The docs of sklearn.compose.TransformedTargetRegressor
state that:
regressor object, default=None
Regressor object such as derived from
RegressorMixin
. This regressor will automatically be cloned each time prior to fitting. Ifregressor is None
,LinearRegression
is created and used.
What is the rationale behind cloning the given regressor
each time prior to fitting? Why would this be useful?
This behavior prevents, for example, the following code from working:
import numpy as np
from sklearn.preprocessing import StandardScaler
from sklearn.ensemble import RandomForestRegressor
from sklearn.pipeline import Pipeline
from sklearn.compose import TransformedTargetRegressor
X = np.random.default_rng(seed=1).normal(size=(100,3))
y = np.random.default_rng(seed=1).normal(size=100)
model = RandomForestRegressor()
pipeline = Pipeline(
steps=[
('normalize', StandardScaler()),
('model', model),
],
)
tt = TransformedTargetRegressor(regressor=pipeline, transformer=StandardScaler())
tt.fit(X, y)
print(model.feature_importances_)
It results in:
Traceback (most recent call last):
File "/tmp/test.py", line 21, in <module>
print(model.feature_importances_)
[...]
sklearn.exceptions.NotFittedError: This RandomForestRegressor instance is not fitted yet. Call 'fit' with appropriate arguments before using this estimator.
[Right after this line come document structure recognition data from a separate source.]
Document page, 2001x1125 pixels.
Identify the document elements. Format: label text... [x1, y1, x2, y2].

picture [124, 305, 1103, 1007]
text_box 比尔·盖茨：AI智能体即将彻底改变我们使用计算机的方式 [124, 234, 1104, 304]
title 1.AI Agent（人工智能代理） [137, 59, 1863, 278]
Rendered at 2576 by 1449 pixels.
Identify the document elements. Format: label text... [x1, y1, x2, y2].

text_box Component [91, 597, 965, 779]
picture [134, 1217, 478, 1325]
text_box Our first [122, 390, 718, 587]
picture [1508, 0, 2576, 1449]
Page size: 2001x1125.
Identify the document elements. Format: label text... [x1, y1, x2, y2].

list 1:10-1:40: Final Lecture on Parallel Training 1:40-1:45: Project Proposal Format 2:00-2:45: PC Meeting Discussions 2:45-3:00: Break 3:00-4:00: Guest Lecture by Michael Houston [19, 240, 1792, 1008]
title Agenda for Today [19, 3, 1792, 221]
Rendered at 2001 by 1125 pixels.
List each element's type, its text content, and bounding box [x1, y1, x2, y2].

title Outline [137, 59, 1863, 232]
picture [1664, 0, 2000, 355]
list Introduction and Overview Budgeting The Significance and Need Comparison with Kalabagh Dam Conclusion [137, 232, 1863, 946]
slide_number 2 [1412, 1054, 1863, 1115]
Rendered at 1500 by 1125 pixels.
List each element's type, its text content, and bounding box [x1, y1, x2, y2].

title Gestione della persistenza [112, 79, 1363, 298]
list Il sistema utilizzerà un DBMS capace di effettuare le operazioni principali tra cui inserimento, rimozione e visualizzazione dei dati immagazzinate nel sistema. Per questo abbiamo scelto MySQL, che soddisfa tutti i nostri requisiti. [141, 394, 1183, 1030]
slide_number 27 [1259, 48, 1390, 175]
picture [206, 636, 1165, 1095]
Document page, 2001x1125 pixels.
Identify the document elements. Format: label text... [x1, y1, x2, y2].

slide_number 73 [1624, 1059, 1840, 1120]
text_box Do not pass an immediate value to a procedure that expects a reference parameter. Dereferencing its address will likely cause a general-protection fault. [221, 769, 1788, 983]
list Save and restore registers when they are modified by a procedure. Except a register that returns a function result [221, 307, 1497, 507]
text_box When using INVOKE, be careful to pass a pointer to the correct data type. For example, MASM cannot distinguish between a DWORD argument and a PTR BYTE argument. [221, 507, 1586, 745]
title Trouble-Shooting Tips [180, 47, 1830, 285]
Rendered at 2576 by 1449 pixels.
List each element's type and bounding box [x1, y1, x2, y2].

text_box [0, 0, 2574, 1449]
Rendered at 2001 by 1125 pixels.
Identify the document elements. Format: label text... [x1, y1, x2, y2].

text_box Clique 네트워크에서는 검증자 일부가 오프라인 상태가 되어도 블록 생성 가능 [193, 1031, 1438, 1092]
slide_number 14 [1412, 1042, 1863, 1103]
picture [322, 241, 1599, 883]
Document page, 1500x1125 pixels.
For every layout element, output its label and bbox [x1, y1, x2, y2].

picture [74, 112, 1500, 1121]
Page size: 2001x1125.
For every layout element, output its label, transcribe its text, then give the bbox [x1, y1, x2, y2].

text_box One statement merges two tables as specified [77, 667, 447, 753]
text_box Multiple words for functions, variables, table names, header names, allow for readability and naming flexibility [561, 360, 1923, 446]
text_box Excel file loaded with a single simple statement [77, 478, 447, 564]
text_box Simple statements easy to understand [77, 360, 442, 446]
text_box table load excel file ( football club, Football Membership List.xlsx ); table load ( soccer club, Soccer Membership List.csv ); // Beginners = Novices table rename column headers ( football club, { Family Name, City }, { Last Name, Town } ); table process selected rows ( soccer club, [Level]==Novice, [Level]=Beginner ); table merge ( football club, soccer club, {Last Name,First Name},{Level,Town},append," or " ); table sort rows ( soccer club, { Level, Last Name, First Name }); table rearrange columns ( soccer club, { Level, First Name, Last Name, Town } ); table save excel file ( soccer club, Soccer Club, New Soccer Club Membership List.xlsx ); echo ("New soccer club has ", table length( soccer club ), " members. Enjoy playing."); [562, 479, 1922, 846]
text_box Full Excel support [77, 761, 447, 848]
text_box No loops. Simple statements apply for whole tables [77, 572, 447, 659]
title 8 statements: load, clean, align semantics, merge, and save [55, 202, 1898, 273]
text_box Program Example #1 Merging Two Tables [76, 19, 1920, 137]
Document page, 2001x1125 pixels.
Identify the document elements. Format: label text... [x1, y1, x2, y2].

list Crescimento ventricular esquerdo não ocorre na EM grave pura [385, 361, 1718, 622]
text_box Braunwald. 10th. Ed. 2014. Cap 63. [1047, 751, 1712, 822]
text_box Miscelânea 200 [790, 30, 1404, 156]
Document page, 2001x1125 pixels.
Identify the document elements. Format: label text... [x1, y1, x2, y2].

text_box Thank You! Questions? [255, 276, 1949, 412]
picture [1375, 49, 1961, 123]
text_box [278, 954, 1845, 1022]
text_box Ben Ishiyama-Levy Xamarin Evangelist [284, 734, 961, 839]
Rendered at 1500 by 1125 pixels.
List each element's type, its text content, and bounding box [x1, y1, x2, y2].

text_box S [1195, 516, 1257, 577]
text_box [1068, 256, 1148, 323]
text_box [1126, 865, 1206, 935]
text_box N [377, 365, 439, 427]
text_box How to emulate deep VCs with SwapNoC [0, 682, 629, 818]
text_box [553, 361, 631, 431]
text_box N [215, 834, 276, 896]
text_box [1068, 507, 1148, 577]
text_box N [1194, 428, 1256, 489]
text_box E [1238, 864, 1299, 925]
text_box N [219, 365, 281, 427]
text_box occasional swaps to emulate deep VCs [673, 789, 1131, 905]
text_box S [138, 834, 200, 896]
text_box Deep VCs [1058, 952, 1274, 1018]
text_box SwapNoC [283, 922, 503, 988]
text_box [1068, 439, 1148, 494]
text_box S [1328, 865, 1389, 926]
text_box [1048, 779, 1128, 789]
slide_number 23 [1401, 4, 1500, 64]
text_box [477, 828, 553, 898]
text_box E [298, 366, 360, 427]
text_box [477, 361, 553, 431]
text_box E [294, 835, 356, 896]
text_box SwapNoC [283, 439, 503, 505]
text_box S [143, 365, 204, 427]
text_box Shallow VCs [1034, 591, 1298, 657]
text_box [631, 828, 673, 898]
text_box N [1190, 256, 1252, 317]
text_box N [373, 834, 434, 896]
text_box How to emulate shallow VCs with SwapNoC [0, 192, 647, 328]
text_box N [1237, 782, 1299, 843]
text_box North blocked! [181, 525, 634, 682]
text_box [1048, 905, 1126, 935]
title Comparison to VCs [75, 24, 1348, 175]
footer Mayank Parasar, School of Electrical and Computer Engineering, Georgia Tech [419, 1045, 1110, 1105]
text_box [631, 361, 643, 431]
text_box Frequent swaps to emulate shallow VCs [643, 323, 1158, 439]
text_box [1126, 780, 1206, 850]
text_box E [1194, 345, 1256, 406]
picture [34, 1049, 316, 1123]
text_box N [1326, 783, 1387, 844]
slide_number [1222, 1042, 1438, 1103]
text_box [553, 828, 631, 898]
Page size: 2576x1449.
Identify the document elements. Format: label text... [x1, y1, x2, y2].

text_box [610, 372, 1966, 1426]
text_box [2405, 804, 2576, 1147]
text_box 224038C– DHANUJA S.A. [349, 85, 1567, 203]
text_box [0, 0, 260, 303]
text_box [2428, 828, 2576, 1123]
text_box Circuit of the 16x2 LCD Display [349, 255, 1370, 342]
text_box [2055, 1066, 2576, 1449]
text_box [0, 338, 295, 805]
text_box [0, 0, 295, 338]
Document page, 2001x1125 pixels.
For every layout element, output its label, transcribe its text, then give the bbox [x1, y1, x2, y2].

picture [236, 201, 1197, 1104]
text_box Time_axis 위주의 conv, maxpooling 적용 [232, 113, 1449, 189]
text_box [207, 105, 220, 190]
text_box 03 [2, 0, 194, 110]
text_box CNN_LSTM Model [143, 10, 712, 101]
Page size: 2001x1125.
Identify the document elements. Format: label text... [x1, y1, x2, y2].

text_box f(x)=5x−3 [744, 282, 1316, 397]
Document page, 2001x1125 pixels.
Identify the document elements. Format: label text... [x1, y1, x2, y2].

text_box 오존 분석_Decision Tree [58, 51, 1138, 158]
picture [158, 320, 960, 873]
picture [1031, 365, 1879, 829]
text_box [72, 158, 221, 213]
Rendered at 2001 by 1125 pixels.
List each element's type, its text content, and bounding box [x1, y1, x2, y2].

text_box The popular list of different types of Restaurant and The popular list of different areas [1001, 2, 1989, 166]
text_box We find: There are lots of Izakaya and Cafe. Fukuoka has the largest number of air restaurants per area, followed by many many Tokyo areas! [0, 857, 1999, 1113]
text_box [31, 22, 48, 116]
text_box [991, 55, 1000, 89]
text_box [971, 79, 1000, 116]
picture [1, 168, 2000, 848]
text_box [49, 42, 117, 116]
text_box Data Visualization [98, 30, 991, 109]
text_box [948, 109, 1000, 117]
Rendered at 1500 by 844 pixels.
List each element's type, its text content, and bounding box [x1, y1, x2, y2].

which is not surprising given that the model
object is cloned by the TransformedTargetRegressor
.
So, is there a way to prevent this cloning behavior and make the above code work?
All sklearn meta-estimators (except Pipeline
) clone their base estimators; I can't confidently answer why the developers chose that paradigm.
But the fitted base estimators are always made available in new attributes: instead of
model.feature_importances_
use
tt.regressor_['model'].feature_importances_